Burung-Burung Berkumpul- Faridu'd-Din Attar
SELAMAT DATANG, O Hudhud! Kau yang menjadi penunjuk jalan Raja Sulaiman
dan menjadi utusan sejati dari lembah, yang beruntung dapat pergi
hingga ke batas-batas Kerajaan Saba. Tutur siulmu dengan
Sulaiman
menyenangkan; sebagai kawan baginya, kau pun mendapat mahkota
kehormatan. Kau harus membelenggu setan, si penggoda itu, dan sesudah
demikian, kau akan dapat masuk ke istana Sulaiman.1
O, si
Goyang Ekor,2 kau yang seperti Musa! Angkat kepalamu dan kumandangkan
serulingmu mengagungkan pengetahuan yang benar tentang Tuhan. Seperti
Musa, kau pun telah melihat api itu dari jauh,3 kau benar-benar Musa
kecil di bukit Tursina. Pembicaraanku tanpa kata, tanpa lidah, tanpa
suara; maka pahamilah pula tanpa pikiran, tanpa telinga.

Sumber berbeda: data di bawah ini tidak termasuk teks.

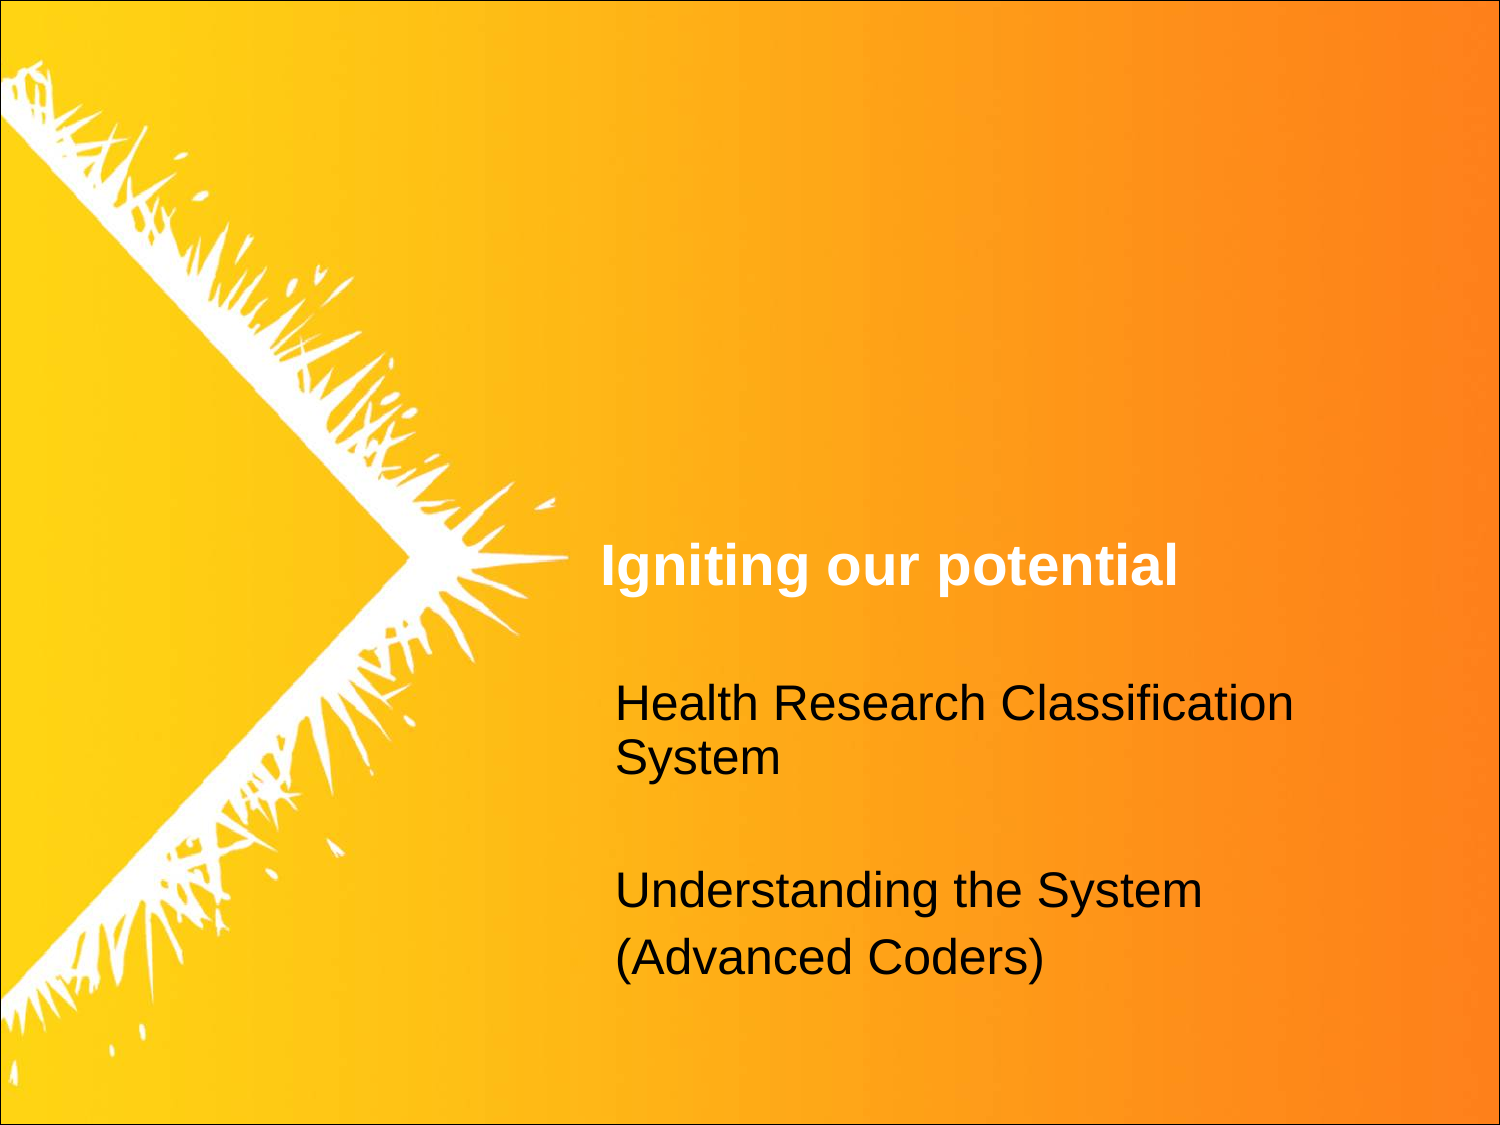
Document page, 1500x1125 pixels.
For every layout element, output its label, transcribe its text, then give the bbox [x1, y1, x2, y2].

subtitle Health Research Classification System Understanding the System (Advanced Coders) [600, 670, 1384, 1067]
picture [1, 1, 1499, 1124]
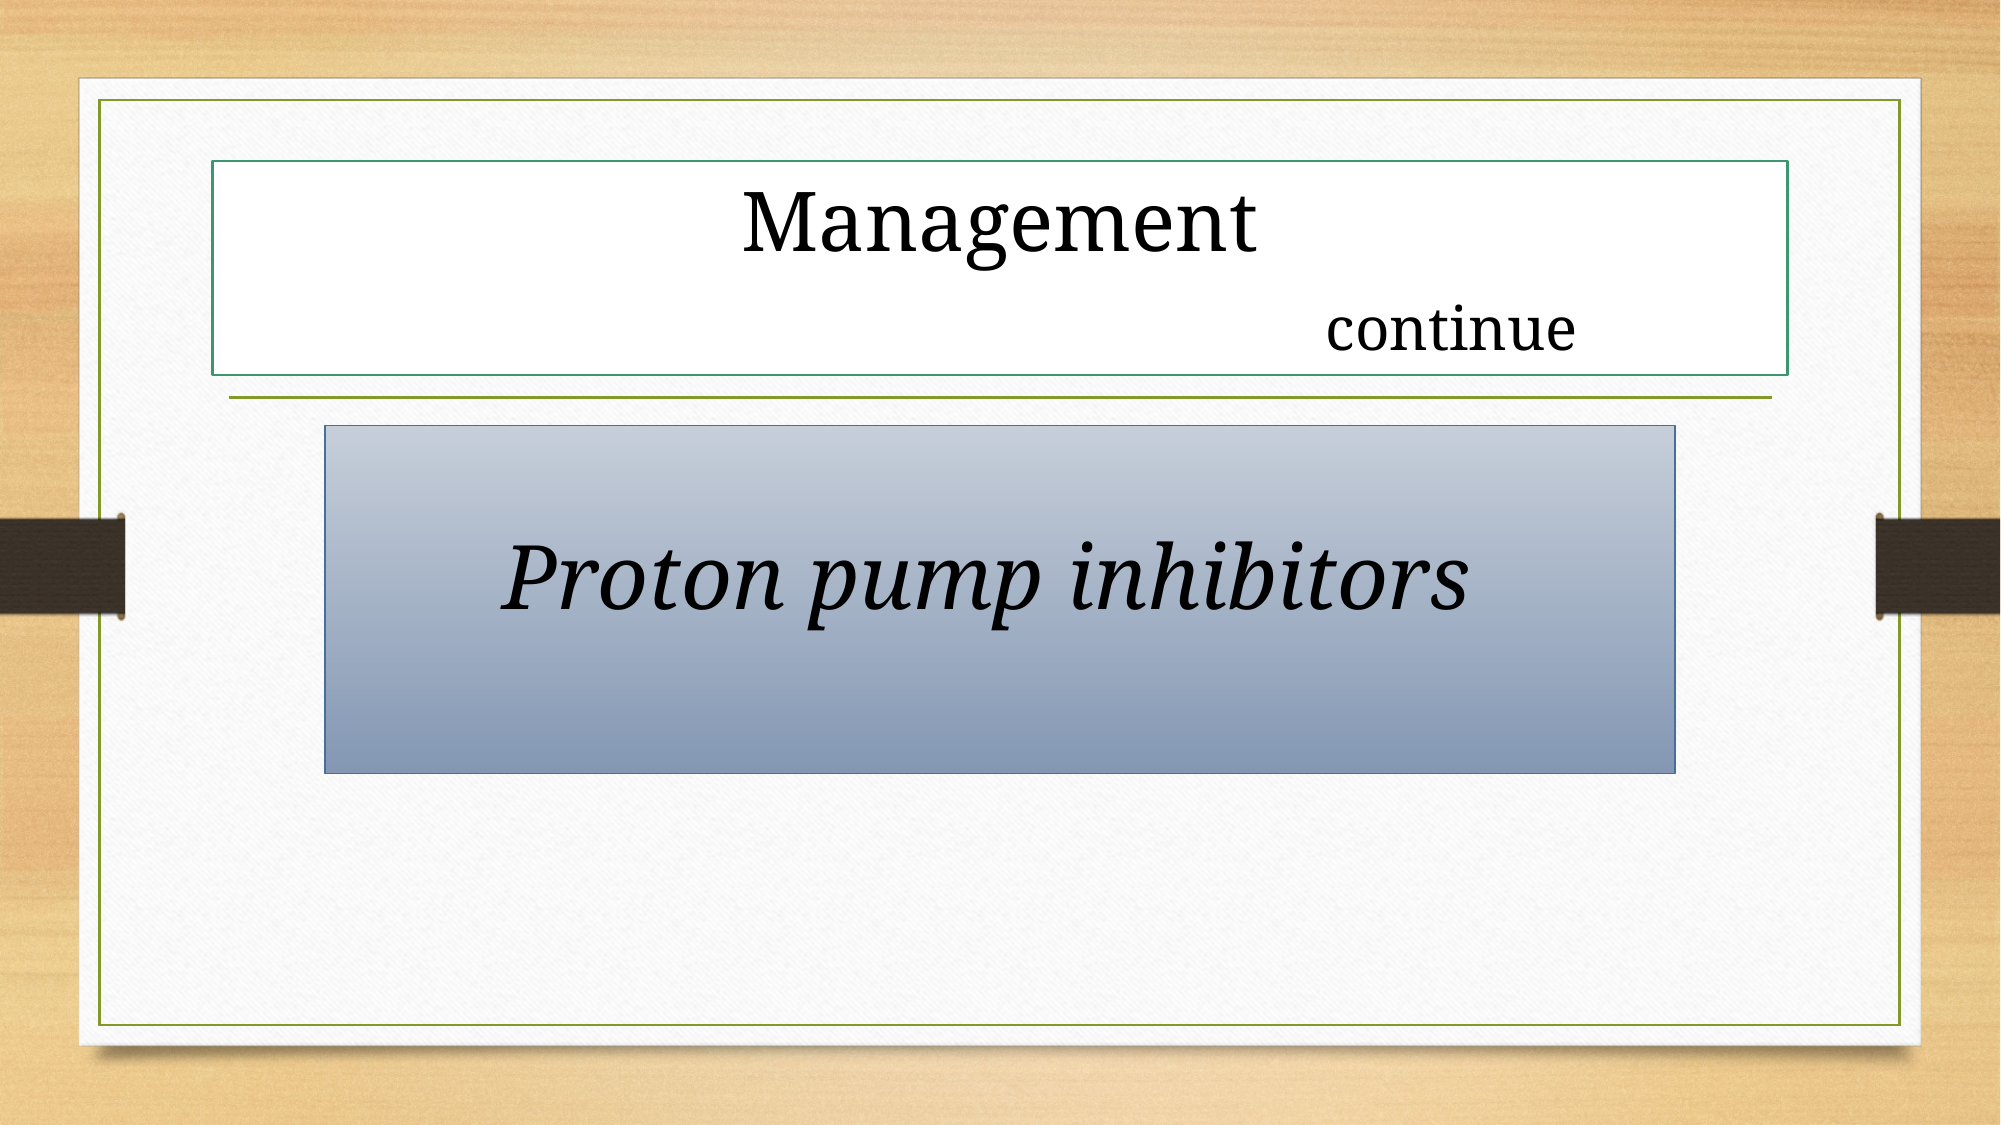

musyawarah burung b3Selamat datang, o, Nuri! Kau yang berjubah indah dan
mengenakan lengkung leher baju dari api, lengkung leher baju ini patut
bagi penghuni neraka, tetapi jubahmu layak bagi sorga. Dapatkah Ibrahim
menyelamatkan diri dari api Nimrod? Pecahkan kepala Nimrod dan jadilah
sahabat Ibrahim yang menjadi sahabat Tuhan. Setelah kau dibebaskan dari
tangan Nimrod, kenakan jubah kehormatanmu dan tak usah kau takut akan
lengkung leher baju dari api itu.
Selamat datang, o, Ayam
Hutan! Kau yang berjalan begitu anggun, dan merasa puas bila terbang di
atas gunung-gunung pengetahuan ilahiat. Bangkitlah dengan gembira dan
pikirkan manfaat Jalan itu. Ketoklah dengan martil pintu rumah Tuhan;
dan dengan rendah hati luluhkanlah gunung nafsumu yang tegar agar unta
itu dapat keluar.
Salam, o Elang Mulia! Kau dengan pandangmu
yang tajam mencucuk, berapa lama kau akan tetap begitu garang dan
bernafsu? Eratkan genggam cakarmu pada surat cinta abadi, tetapi jangan
rusakkan capnya sampai akhir nanti. Padukan semangatmu dengan akal budi
dan pandanglah keabadian yang kemudian dan yang sebelumnya itu satu.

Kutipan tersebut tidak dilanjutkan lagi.